WHAT NEEDS TO BE DONE. Leave every picture out, and give again exactly the lines from the one containing "cating how many" through the end of the listing.
[[ EXERCISE DATA, beginning ]]
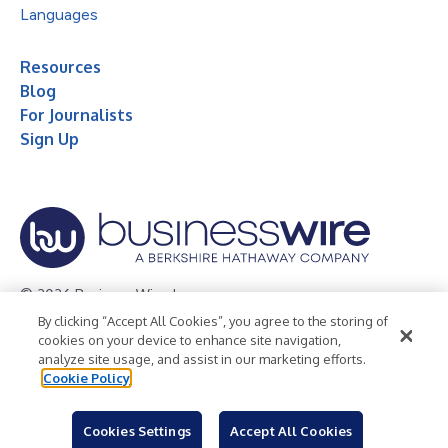
Languages
Resources
Blog
For Journalists
Sign Up
© 2026 Business Wire, Inc.
By clicking “Accept All Cookies”, you agree to the storing of
Privacy Policy
Cookie Policy
Accessibility Statement
cookies on your device to enhance site navigation,
analyze site usage, and assist in our marketing efforts.
Terms of Use
Legal
Cookie Policy
Cookies Settings
Accept All Cookies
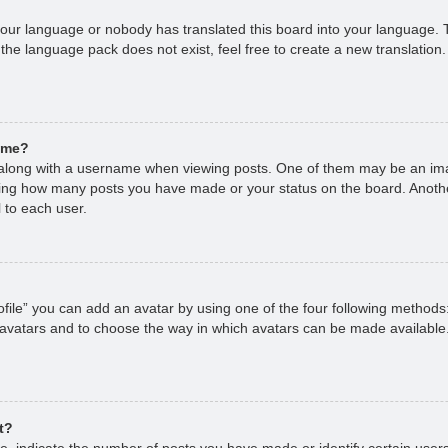
 your language or nobody has translated this board into your language. T
 the language pack does not exist, feel free to create a new translation
ame?
long with a username when viewing posts. One of them may be an imag
cating how many posts you have made or your status on the board. Anoth
 to each user.
file” you can add an avatar by using one of the four following methods
 avatars and to choose the way in which avatars can be made available.
t?
 indicate the number of posts you have made or identify certain users,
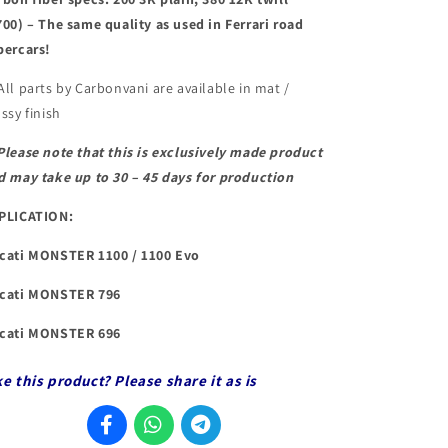
700) – The same quality as used in Ferrari road
percars!
All parts by Carbonvani are available in mat /
ssy finish
Please note that this is exclusively made product
d may take up to 30 – 45 days for production
PLICATION:
cati MONSTER 1100 / 1100 Evo
cati MONSTER 796
cati MONSTER 696
ke this product? Please share it as is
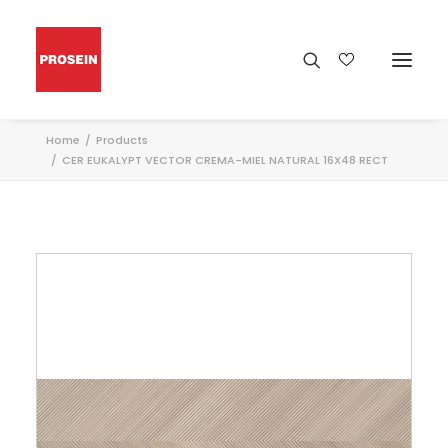
Home
Products
CER EUKALYPT VECTOR CREMA-MIEL NATURAL 16X48 RECT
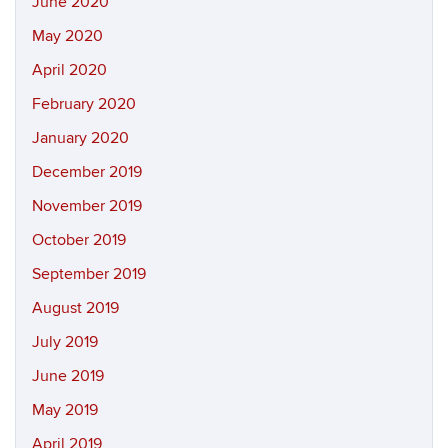
June 2020
May 2020
April 2020
February 2020
January 2020
December 2019
November 2019
October 2019
September 2019
August 2019
July 2019
June 2019
May 2019
April 2019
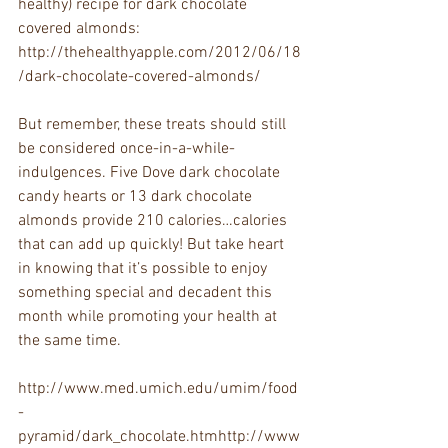
healthy) recipe for dark chocolate 
covered almonds: 
http://thehealthyapple.com/2012/06/18
/dark-chocolate-covered-almonds/
But remember, these treats should still 
be considered once-in-a-while-
indulgences. Five Dove dark chocolate 
candy hearts or 13 dark chocolate 
almonds provide 210 calories…calories 
that can add up quickly! But take heart 
in knowing that it’s possible to enjoy 
something special and decadent this 
month while promoting your health at 
the same time.
http://www.med.umich.edu/umim/food
-
pyramid/dark_chocolate.htmhttp://www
[[ EXERCISE DATA, end ]]
ANSWER SPACE.
cating how many posts you have made or your status on the board. Anoth
 to each user.
file” you can add an avatar by using one of the four following methods
 avatars and to choose the way in which avatars can be made available.
t?
 indicate the number of posts you have made or identify certain users,
700) – The same quality as used in Ferrari road
percars!
All parts by Carbonvani are available in mat /
ssy finish
Please note that this is exclusively made product
d may take up to 30 – 45 days for production
PLICATION:
cati MONSTER 1100 / 1100 Evo
cati MONSTER 796
cati MONSTER 696
ke this product? Please share it as is
Home
Products
CER EUKALYPT VECTOR CREMA-MIEL NATURAL 16X48 RECT
June 2020
May 2020
April 2020
February 2020
January 2020
December 2019
November 2019
October 2019
September 2019
August 2019
July 2019
June 2019
May 2019
April 2019
healthy) recipe for dark chocolate 
covered almonds: 
http://thehealthyapple.com/2012/06/18
/dark-chocolate-covered-almonds/
But remember, these treats should still 
be considered once-in-a-while-
indulgences. Five Dove dark chocolate 
candy hearts or 13 dark chocolate 
almonds provide 210 calories…calories 
that can add up quickly! But take heart 
in knowing that it’s possible to enjoy 
something special and decadent this 
month while promoting your health at 
the same time.
http://www.med.umich.edu/umim/food
-
pyramid/dark_chocolate.htmhttp://www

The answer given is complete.